Text under study
# 3 o'clock buck



## jray (Jan 20, 2006)

Well headed back at 2 yesterday afternoon to grab a trail cam at my place and take it to another woods. Before I left I told my wife I was going to take my bow just in case. Well long story short on the way in I see this guy comin down a fence row. I had about 20 seconds to hit the rangefinder nock an arrow clip the release on and he stepped out broadside at 30 yds. This is the biggest bodied deer I've ever killed and a great management buck as his rack was obviously on the downhill. Didn't put him on a scale but with his nose against the front of the bed his feet were on the tailgate. Through the shoulder with a swhacker broad head no blood trail but I didn't really look for one as he was lying 20 yds from were I shot him


----------



## FISHIN 2 (Jun 22, 2005)

Congrats, anyone would have been proud of a buck like that, Mike


----------



## FISHAHOLIC85 (Apr 22, 2011)

way to go! congrats on a beautiful, mature buck! a lot of people don't realize that big bucks will def move at mid day in low pressure areas and when other hunters are conditioned to head back for lunch. great job!


----------



## r9ptbuck (Sep 22, 2006)

Nice buck jray!

Problem
In the bowhunting thread above, how far away was the buck when it stepped out broadside?

Data for review
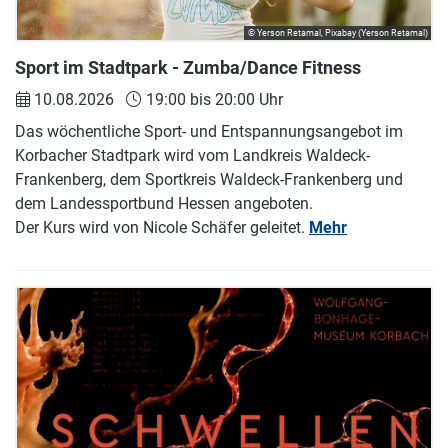
© Yerson Retamal, Pixabay (Yerson Retamal)
Sport im Stadtpark - Zumba/Dance Fitness
10.08.2026
19:00 bis 20:00 Uhr
Das wöchentliche Sport- und Entspannungsangebot im
Korbacher Stadtpark wird vom Landkreis Waldeck-
Frankenberg, dem Sportkreis Waldeck-Frankenberg und
dem Landessportbund Hessen angeboten.
Der Kurs wird von Nicole Schäfer geleitet.
Mehr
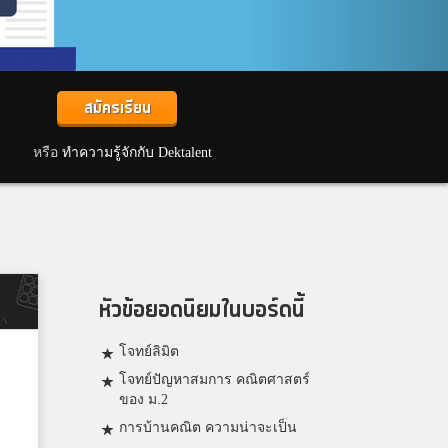
สมัครเรียน
หรือ
ทำความรู้จักกับ Dektalent
หัวข้อยอดนิยมในบอร์ดนี้
โจทย์ลิมิต
โจทย์ปัญหาสมการ คณิตศาสตร์
ของ ม.2
การบ้านคณิต ความน่าจะเป็น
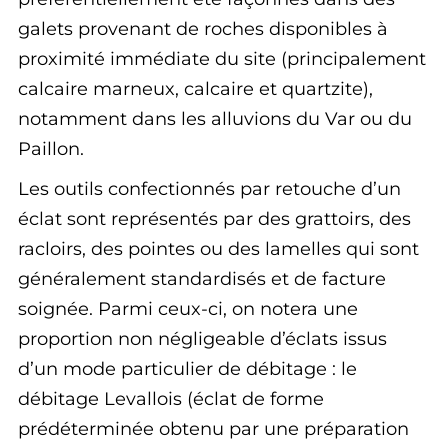
galets provenant de roches disponibles à
proximité immédiate du site (principalement
calcaire marneux, calcaire et quartzite),
notamment dans les alluvions du Var ou du
Paillon.
Les outils confectionnés par retouche d’un
éclat sont représentés par des grattoirs, des
racloirs, des pointes ou des lamelles qui sont
généralement standardisés et de facture
soignée. Parmi ceux-ci, on notera une
proportion non négligeable d’éclats issus
d’un mode particulier de débitage : le
débitage Levallois (éclat de forme
prédéterminée obtenu par une préparation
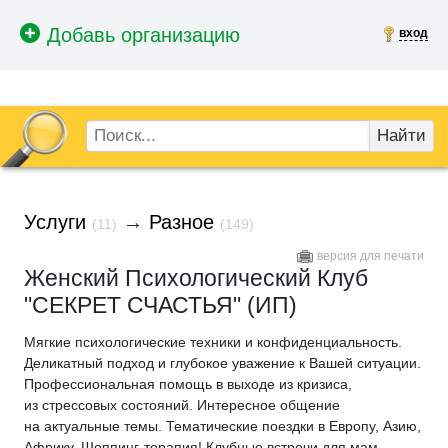
вход
Найти
Услуги
→
Разное
(11)
(149)
версия для печати
Женский Психологический Клуб
"СЕКРЕТ СЧАСТЬЯ" (ИП)
Мягкие психологические техники и конфиденциальность.
Деликатный подход и глубокое уважение к Вашей ситуации.
Профессиональная помощь в выходе из кризиса,
из стрессовых состояний. Интересное общение
на актуальные темы. Тематические поездки в Европу, Азию,
Африку. Шоппинг-терапия! Клубные встречи для мам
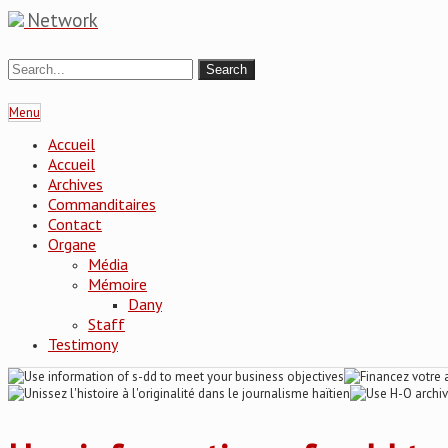
Network
Menu
Accueil
Accueil
Archives
Commanditaires
Contact
Organe
Média
Mémoire
Dany
Staff
Testimony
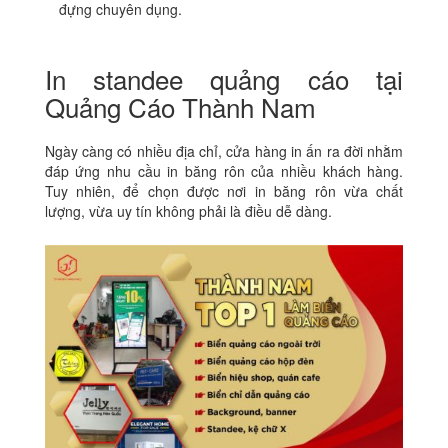
đựng chuyên dụng.
In standee quảng cáo tại
Quảng Cáo Thành Nam
Ngày càng có nhiều địa chỉ, cửa hàng in ấn ra đời nhằm
đáp ứng nhu cầu in băng rôn của nhiều khách hàng.
Tuy nhiên, để chọn được nơi in băng rôn vừa chất
lượng, vừa uy tín không phải là điều dễ dàng.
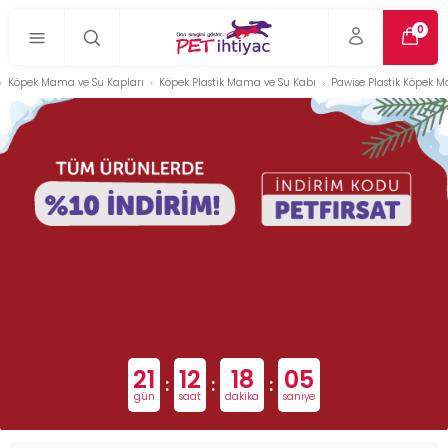
0
Köpek Mama ve Su Kapları
Köpek Plastik Mama ve Su Kabı
Pawise Plastik Köpek 
21
12
18
04
:
:
:
gün
saat
dakika
saniye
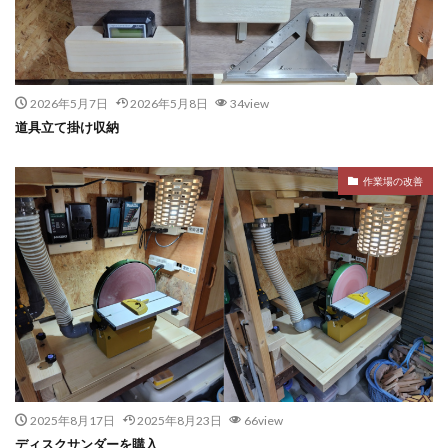
2026年5月7日
2026年5月8日
34view
道具立て掛け収納
作業場の改善
2025年8月17日
2025年8月23日
66view
ディスクサンダーを購入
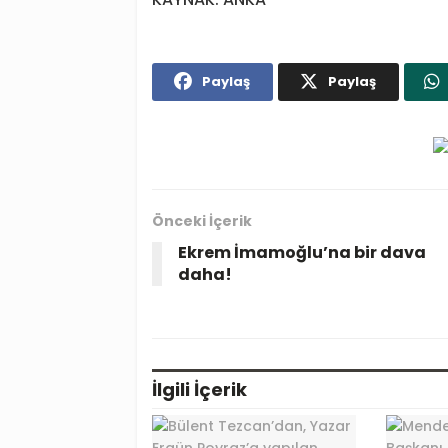
Paylaş
Paylaş
Önceki İçerik
Ekrem İmamoğlu’na bir dava
daha!
İlgili
İçerik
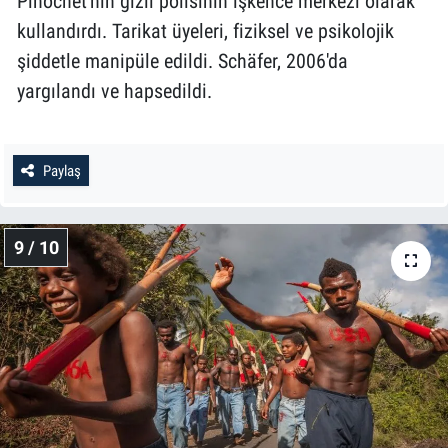
Pinochet'nin gizli polisinin işkence merkezi olarak
kullandırdı. Tarikat üyeleri, fiziksel ve psikolojik
şiddetle manipüle edildi. Schäfer, 2006'da
yargılandı ve hapsedildi.
Paylaş
9 / 10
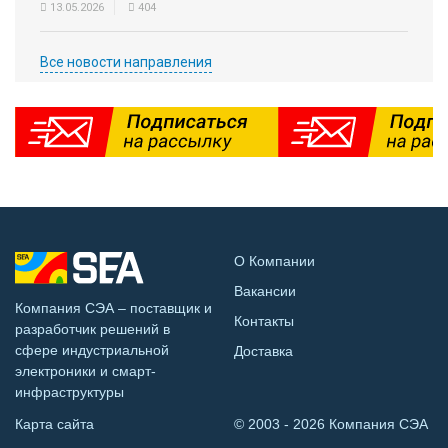
13.05.2026
404
Все новости направления
О Компании
Вакансии
Компания СЭА – поставщик и
Контакты
разработчик решений в
сфере индустриальной
Доставка
электроники и смарт-
инфраструктуры
Карта сайта
© 2003 - 2026 Компания СЭА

Task result
30 yards.